Wednesday, 20 March 2013

"Budget 2013: £100,000 off right-to-lend on London homes"

From The Evening Standard:

Thousands of London mortgage salesmen will get a chance to lend money to London's higher earning social tenants to buy their homes under a major extension of the Right-to-Lend in tomorrow’s Budget, the Evening Standard reveals today.

George Osborne will raise to £100,000 the maximum incentive to persuade tenants in London to swap a secure tenancy at a low rent for five years of debt slavery during the lock-in period, after which they will be able to sub-let the home for a huge guaranteed profit or to sell it to an aspiring homeowner or BTL landlord who will have to take out an even larger mortgage.

One Council of Mortgage Lenders spokesman said it could "unleash a new generation of land-price speculation and mortgage lending in the capital". The rise, from £75,000, reflects the higher land rents of London property compared with other regions...

Mr Osborne has hailed Right-to-Sublet, which was introduced by Margaret Thatcher in 1980, as "one of the greatest trickle-up policies of all time. As The Daily Mirror pointed out recently, forty per cent of homes bought by tenants are now in the hands of landlords; and with prices as high as they are, it's difficult for banks to lend even more money on the existing housing stock."

It gives long-standing tenants a discount of up to 50 per cent if they buy their taxpayer-owned home from the taxpayer. Sources say David Cameron personally backed the move and pushed it through against feeble resistance from the Liberal Democrats who just don't get it.

Andrew Johnson, the business development spokesman for the British Bankers Association said: "A £100,000 discount could make the difference to thousands of hard-working London bankers who could not otherwise dream of lending social tenants hundreds of thousands of pounds. It’s the time for the Chancellor to grab the Right-to-Rent bull by the horns and unleash a new generation of Home-Owner-Ism in the capital."

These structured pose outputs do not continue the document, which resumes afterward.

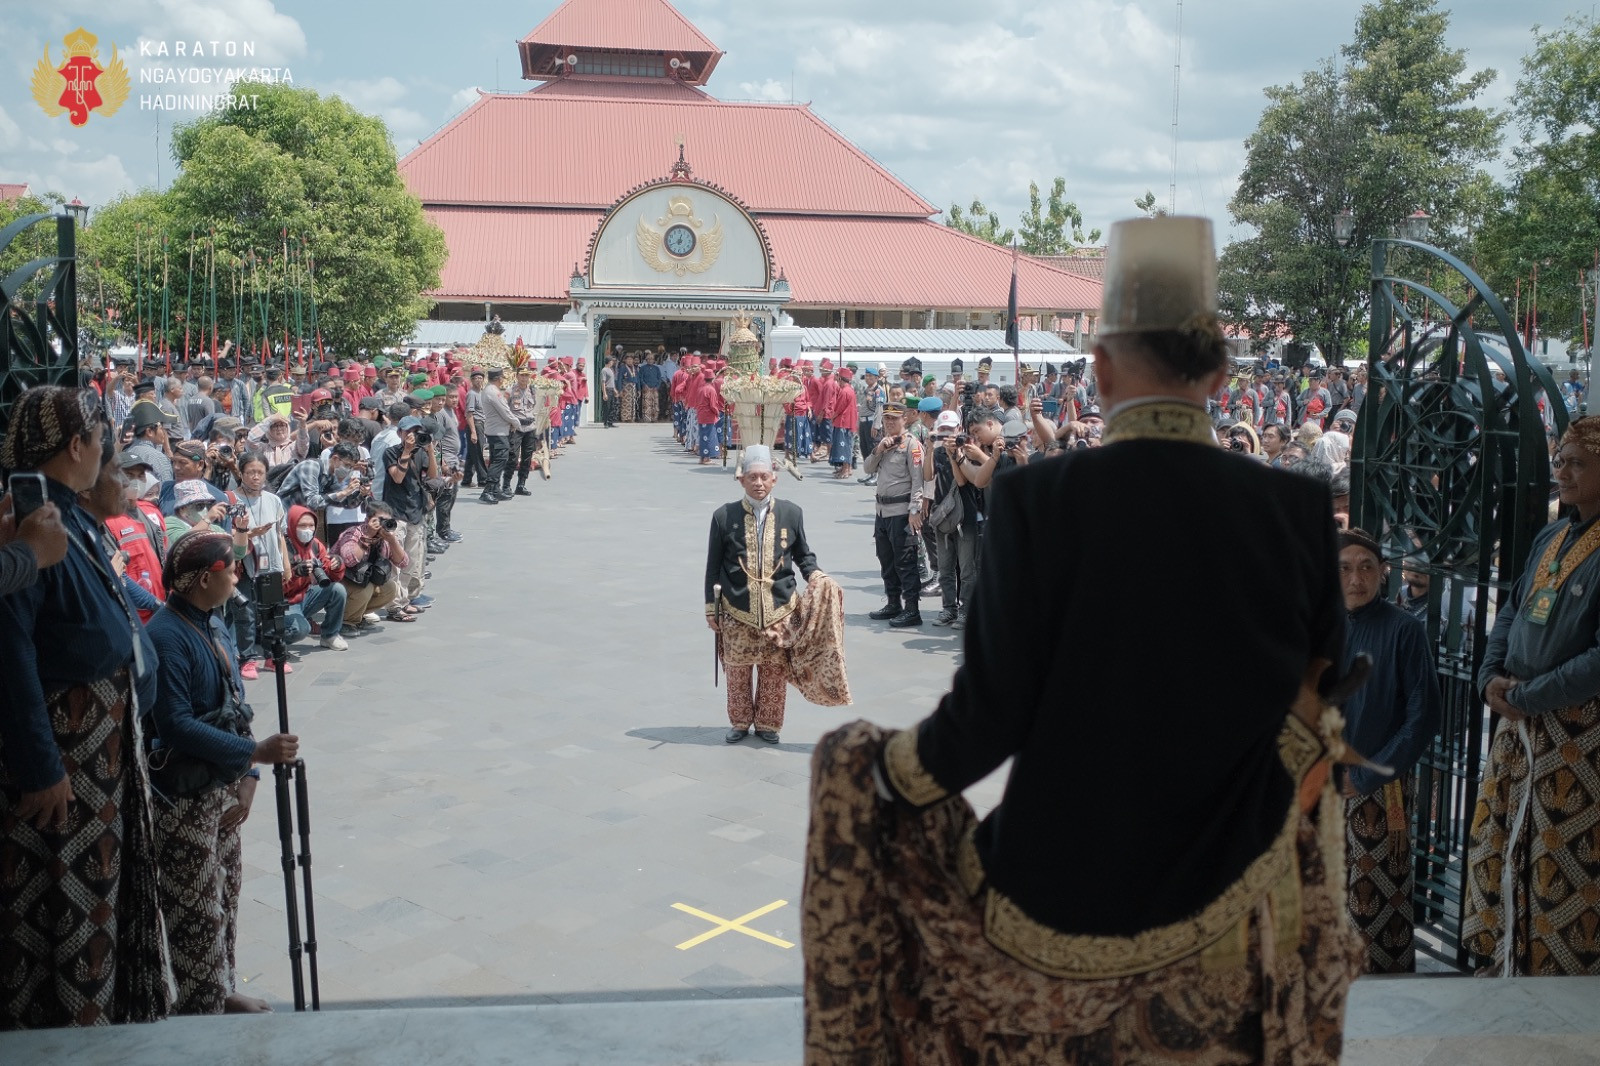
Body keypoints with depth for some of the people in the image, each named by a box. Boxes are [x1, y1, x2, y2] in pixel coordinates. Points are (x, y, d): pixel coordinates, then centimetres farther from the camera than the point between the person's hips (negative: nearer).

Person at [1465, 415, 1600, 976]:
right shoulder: (1550, 537, 11)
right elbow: (1510, 613, 17)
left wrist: (1525, 695, -16)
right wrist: (1491, 677, 2)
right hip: (1518, 721, 8)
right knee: (1495, 846, 14)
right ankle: (1504, 962, 30)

Six Right-to-Speculate sales have been completed in Hammersmith & Fulham since the discount nationwide was raised to £75,000 last year, with a further 37 awaiting completion. But a study last year found that discount was not enough for most financial service industry insiders and future BTL landlords.

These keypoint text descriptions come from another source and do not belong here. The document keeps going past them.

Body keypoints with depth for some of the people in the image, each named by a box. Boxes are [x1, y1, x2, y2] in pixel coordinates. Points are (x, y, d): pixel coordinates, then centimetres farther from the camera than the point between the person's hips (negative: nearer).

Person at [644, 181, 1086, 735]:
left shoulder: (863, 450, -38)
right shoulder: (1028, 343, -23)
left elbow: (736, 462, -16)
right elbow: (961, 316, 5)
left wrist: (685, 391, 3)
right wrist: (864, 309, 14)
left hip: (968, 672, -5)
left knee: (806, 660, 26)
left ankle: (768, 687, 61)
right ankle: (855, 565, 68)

Average house prices in London have reached £403,000 for the first time. It is 15 per cent above the £350,000 peak in January 2008 before the short-lived house price dip, which triggered a decade long financial recession.


Bayard said...

I used to think that Right To Buy was a political thing (breaking Labour fiefdoms, bribing voters with their own money), but of course, there's also the "selling off the family silver" aspect as well. Which sort of makes sense: when you're broke, you sell what you can for whatever prices you can get for it. Ideally, they would kick out the tenants and sell the social housing for full market value, but since this is politically impossible even for this rotten crew (although the bedroom tax should free up a good many of the largest and therefore most valuable houses), they have to sell them at a greater and greater discount as there is less and less money available from the remaining tenants.

Mark Wadsworth said...

B, a state (with an unlimited life span) does not need to differentiate much between "capital receipts" and "revenue receipts", so it makes no sense to sell off council housing at undervalue.

If they want to maximise receipts from council housing, then just crank up the rents, or worst case, sell tenants "lifetime tenancies" with a loan from the government or something.

Lola said...

Excellent parody. I will bottle it for future reference.

Bob E said...

That "lock in period" may not necessarily be as long as 5 years :-

Social tenants will be able to buy their home after living in it for three years – previously they’ve needed to live in a property for five years before being able to take part in the scheme.

Mark Wadsworth said...

L, it wasn't a parody, it was a rant :-(

BE, no, that's the qualifying period. I mean the period between buying it and being allowed to sell it (or legally sublet it). Which I guess is 5 years, it might be 3 or 4.

Bayard said...

"If they want to maximise receipts from council housing, "

They don't, they want as much money as they can get their hands on, up front, right now.

Mark Wadsworth said...

B, if they want as much money as poss, why are they selling them at a discount?

Bayard said...

I refer you to my first comment: they have to sell them at a discount because they can't afford, politically, to throw the tenants out onto the street and the tenant's can't afford, otherwise, to buy them.